▶ Exercise
The records follow. Copy them exactly, but omit the pictures.
---+---
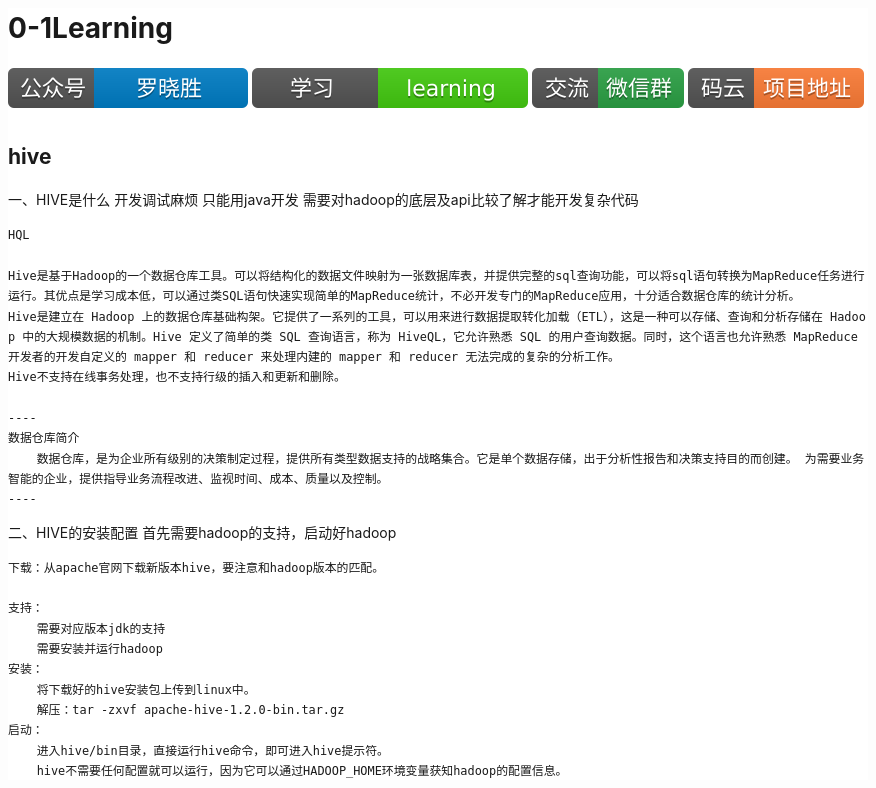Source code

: # 0-1Learning

![alt text](../../static/common/svg/luoxiaosheng.svg "公众号")
![alt text](../../static/common/svg/luoxiaosheng_learning.svg "学习")
![alt text](../../static/common/svg/luoxiaosheng_wechat.svg "微信")
![alt text](../../static/common/svg/luoxiaosheng_gitee.svg "码云")


## hive

一、HIVE是什么
	开发调试麻烦
	只能用java开发 
	需要对hadoop的底层及api比较了解才能开发复杂代码

	HQL

	Hive是基于Hadoop的一个数据仓库工具。可以将结构化的数据文件映射为一张数据库表，并提供完整的sql查询功能，可以将sql语句转换为MapReduce任务进行运行。其优点是学习成本低，可以通过类SQL语句快速实现简单的MapReduce统计，不必开发专门的MapReduce应用，十分适合数据仓库的统计分析。
	Hive是建立在 Hadoop 上的数据仓库基础构架。它提供了一系列的工具，可以用来进行数据提取转化加载（ETL），这是一种可以存储、查询和分析存储在 Hadoop 中的大规模数据的机制。Hive 定义了简单的类 SQL 查询语言，称为 HiveQL，它允许熟悉 SQL 的用户查询数据。同时，这个语言也允许熟悉 MapReduce 开发者的开发自定义的 mapper 和 reducer 来处理内建的 mapper 和 reducer 无法完成的复杂的分析工作。
	Hive不支持在线事务处理，也不支持行级的插入和更新和删除。

	----
	数据仓库简介
		数据仓库，是为企业所有级别的决策制定过程，提供所有类型数据支持的战略集合。它是单个数据存储，出于分析性报告和决策支持目的而创建。 为需要业务智能的企业，提供指导业务流程改进、监视时间、成本、质量以及控制。
	----
二、HIVE的安装配置
	首先需要hadoop的支持，启动好hadoop

	下载：从apache官网下载新版本hive，要注意和hadoop版本的匹配。

	支持：
		需要对应版本jdk的支持
		需要安装并运行hadoop
	安装：
		将下载好的hive安装包上传到linux中。
		解压：tar -zxvf apache-hive-1.2.0-bin.tar.gz
	启动：
		进入hive/bin目录，直接运行hive命令，即可进入hive提示符。
		hive不需要任何配置就可以运行，因为它可以通过HADOOP_HOME环境变量获知hadoop的配置信息。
---+---
▶ Response to the exercise
Source code

: # 0-1Learning

![alt text](../../static/common/svg/luoxiaosheng.svg "公众号")
![alt text](../../static/common/svg/luoxiaosheng_learning.svg "学习")
![alt text](../../static/common/svg/luoxiaosheng_wechat.svg "微信")
![alt text](../../static/common/svg/luoxiaosheng_gitee.svg "码云")


## hive

一、HIVE是什么
	开发调试麻烦
	只能用java开发 
	需要对hadoop的底层及api比较了解才能开发复杂代码

	HQL

	Hive是基于Hadoop的一个数据仓库工具。可以将结构化的数据文件映射为一张数据库表，并提供完整的sql查询功能，可以将sql语句转换为MapReduce任务进行运行。其优点是学习成本低，可以通过类SQL语句快速实现简单的MapReduce统计，不必开发专门的MapReduce应用，十分适合数据仓库的统计分析。
	Hive是建立在 Hadoop 上的数据仓库基础构架。它提供了一系列的工具，可以用来进行数据提取转化加载（ETL），这是一种可以存储、查询和分析存储在 Hadoop 中的大规模数据的机制。Hive 定义了简单的类 SQL 查询语言，称为 HiveQL，它允许熟悉 SQL 的用户查询数据。同时，这个语言也允许熟悉 MapReduce 开发者的开发自定义的 mapper 和 reducer 来处理内建的 mapper 和 reducer 无法完成的复杂的分析工作。
	Hive不支持在线事务处理，也不支持行级的插入和更新和删除。

	----
	数据仓库简介
		数据仓库，是为企业所有级别的决策制定过程，提供所有类型数据支持的战略集合。它是单个数据存储，出于分析性报告和决策支持目的而创建。 为需要业务智能的企业，提供指导业务流程改进、监视时间、成本、质量以及控制。
	----
二、HIVE的安装配置
	首先需要hadoop的支持，启动好hadoop

	下载：从apache官网下载新版本hive，要注意和hadoop版本的匹配。

	支持：
		需要对应版本jdk的支持
		需要安装并运行hadoop
	安装：
		将下载好的hive安装包上传到linux中。
		解压：tar -zxvf apache-hive-1.2.0-bin.tar.gz
	启动：
		进入hive/bin目录，直接运行hive命令，即可进入hive提示符。
		hive不需要任何配置就可以运行，因为它可以通过HADOOP_HOME环境变量获知hadoop的配置信息。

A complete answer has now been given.